Environmental and genetic factors influence on neurodevelopment – Sandra Ceccatelli group
We study the impact of adverse conditions linked to environmental and/or genetic factors on neurodevelopment with special focus on molecular mechanisms and functional outcomes relevant to neurodevelopmental disorders.
Accumulating evidence suggests that the etiopathogenesis of neurodevelopmental disorders can be linked to specific genetic and environmental factors alone or in combination. Gene mutations as well as conditions such as infections, fetal exposure to alcohol, recreational drugs, medications, environmental contaminants, and fetal growth restriction have been linked to alterations in neurodevelopment that may well culminate in neurodevelopmental disorders.
We have been studying the developmental alterations caused by NRXN1 deletion, different chemical contaminants, such as heavy metals or endocrine disruptors at levels relevant to human exposure, as well as excess glucocorticoids (GC) which has been linked to fetal growth restriction.
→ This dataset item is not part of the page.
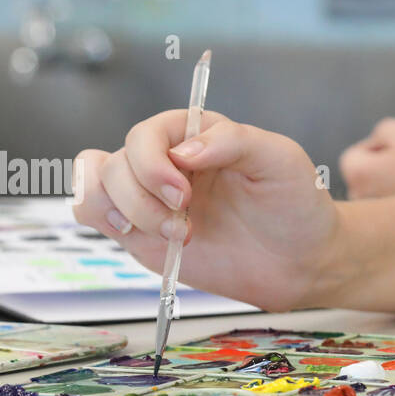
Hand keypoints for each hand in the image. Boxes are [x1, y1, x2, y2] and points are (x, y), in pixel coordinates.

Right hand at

The central clock, located in the hypothalamic suprachiasmatic nucleus (SCN) entrains the peripheral molecular clocks to maintain the synchronization with the light-dark cycle. The circuitry involves arginine vasopressin (AVP) output from the SCN and glucocorticoid receptor (GR) signaling in the hippocampus. (A) In utero exposure to DEX down-regulates AVP in the SCN and GR in the hippocampus. (B) Weaker coupling between central and peripheral oscillators is illustrated by desynchronized oscillations in the expression of the clock gene Bmal1 in the hippocampus vs. SCN. Treatment with the noradrenaline reuptake inhibitor desipramine (DMI) could restore the alterations. Blue DEX; orange DEX+ DMI. (C-D) Hypothalamic neurons, derived from human iPSCs, cultured in 2D and 3D. (C) Expression of oxytocin (red) in differentiating hypothalamic neuronal precursors (Tuj1; in 2D culture Red= oxytocin (Oxt); Green= Tuj1; Blue= nuclei. (D) Red=VIP; Green= MAP2; Blue= nuclei.
In our research we use experimental in vivo (rodents, zebra fish) and in vitro (2D, 3D and co-cultures) models including human iPSC-derived neuroepithelial, neuronal, astroglia and microglial cells. By combining these experimental approaches, we could show that high levels of GC affect the methylation state of genes regulating proliferation, differentiation, and migration as well as mitochondrial function and redox state in neural stem cells.
These findings point to epigenetic modifications being part of the developmental neurotoxicity mechanisms. In addition, in vivo rodent models revealed that prenatal excess GC alters hippocampal neurogenesis and induces depression-like behavior in adult male mice exposed to GC in utero.
The onset of depression is preceded by long-lasting alterations in circadian patterns of activity and weaker coupling between the central clock (located in the hypothalamic suprachiasmatic nucleus) and peripheral oscillators. Collaborative clinical investigations show abnormal circadian activity patterns in depressed patients as well.